4. Quelling the crypto mania
Investment tycoons went on record discrediting cryptocurrencies in 2022. In June, Bill Gates called cryptocurrencies and their variants ‘shams based on the greater-fool theory’. This theory states that the price of overvalued assets will continue to rise since more people are willing to pay more for such assets. Warren Buffet has been even more caustic with his scepticism of crypto. At the annual Berkshire Hathaway shareholders’ meeting in May 2022, the iconic investor compared Bitcoin with farmland, saying that farmland is a productive asset that has an intrinsic value; the value of Bitcoin, on the other hand, ‘depends on the next guy paying you more than the last guy got’.
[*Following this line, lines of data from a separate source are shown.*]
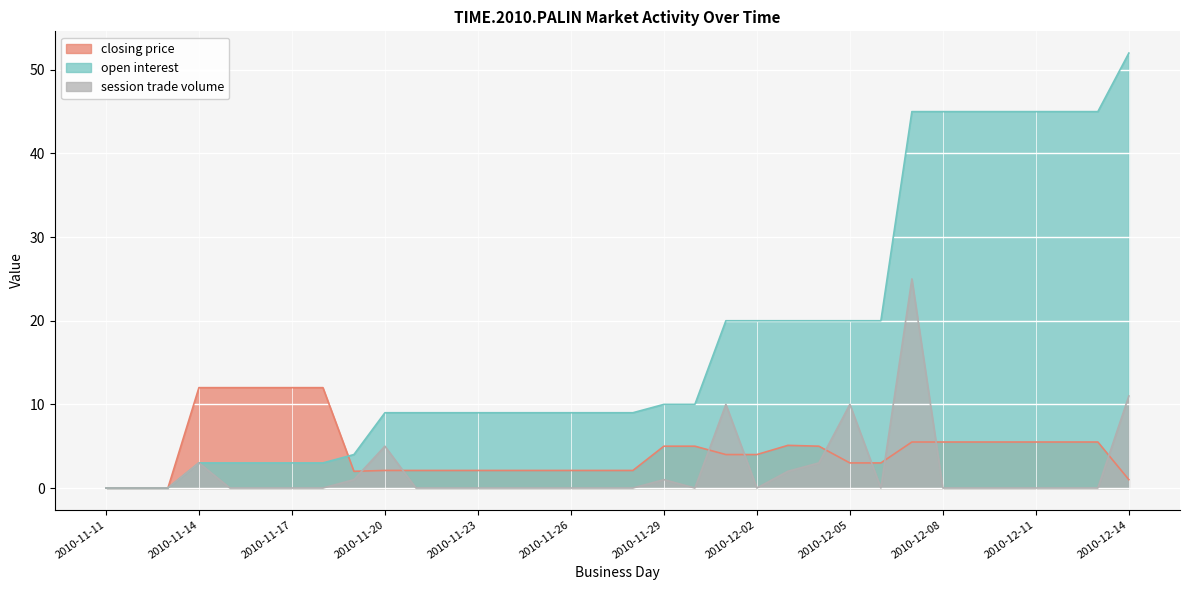

At which label does open interest reach its minimum?

2010-11-11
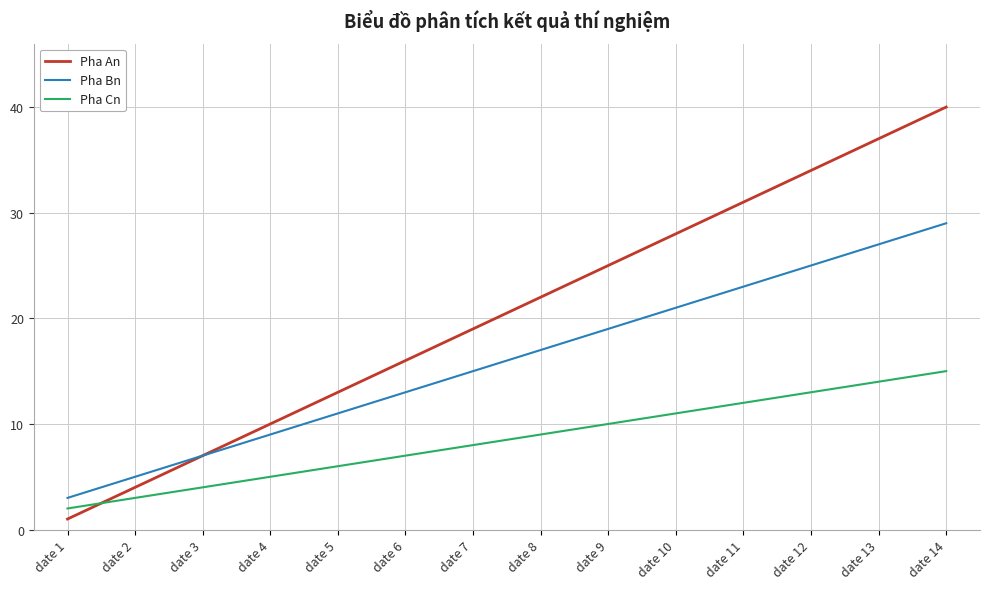

What is the sum of the Pha An values at date 10 and date 5?

41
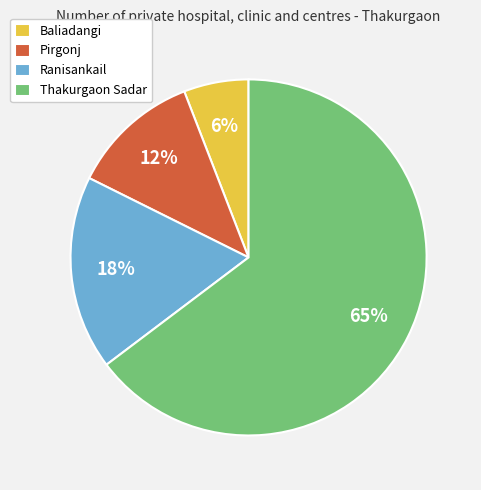

Is the sum of Pirgonj and Baliadangi greater than half?

No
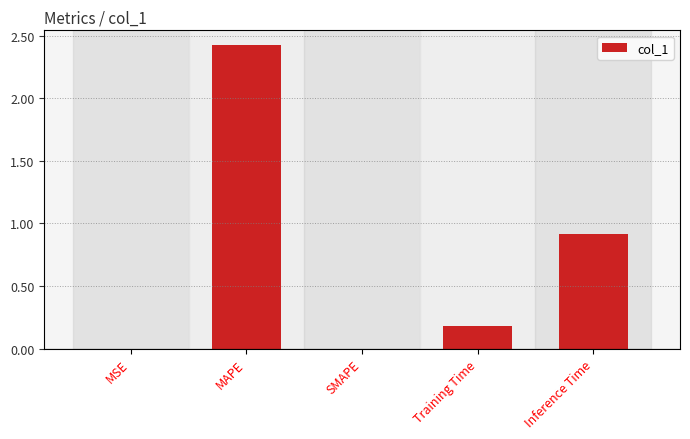

Does the chart contain stacked bars?

No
Vitalik Buterin, the creator of the blockchain Ethereum platform, expressed his fear and dread about crypto in an interview with Time in March 2022. According to him, although crypto has made finance more transparent and accessible, it has also facilitated tax evasion and money laundering. Moreover, the crypto market has allowed a small group of people to become filthy rich. These voices of doubt, dissent, and distrust will be instrumental in tempering the rising tide of crypto.
5. Tax it or ax it
Given the magnitude of disruption crypto can cause to the overall economic health of a country, governments around the world are coming up with laws to tax crypto transactions, which is also the most efficient way to regulate the market at present. India, for example, announced in its Budget 2022 that any income accrued from cryptocurrency transfers would incur a flat tax of 30%. Additionally, the government would apply a Tax Deducted at Source (TDS) of 1% on any crypto payment. Developed countries like Germany, Canada, and the UK have been taxing crypto for several years. While these countries attempt to regulate crypto through taxes, others have outright banned these currencies. For instance, in 2022, Russia banned crypto, claiming that it threatened the country’s financial stability and security. Similarly, the Central Bank of Bolivia decided to impose a complete prohibition on cryptocurrencies in 2022.
A ray of hope
Originally, digital currencies powered by blockchain aimed at bringing transparency to financial transactions. Unfortunately, extreme volatility and sudden bankruptcies have tarnished the image of crypto, forcing countries to take harsh measures to either remove or regulate these assets. However, a ray of hope still seeps through the gloomy clouds of speculation. While some countries are oppressively taxing crypto or simply banning it altogether, many are emerging as tax havens for these assets. For instance, individual investing and crypto trading are tax-free in Switzerland and Singapore. Other countries, such as Portugal, Malta, Germany, and Belarus, also have crypto-friendly tax regulations. Crypto investors are thus not wholly abandoned. Additionally, there is a high likelihood that they will pull their monies out of crypto-wary economies and inject them into more welcoming regimes. Whether this potential exodus impacts other investment avenues in countries remains to be seen.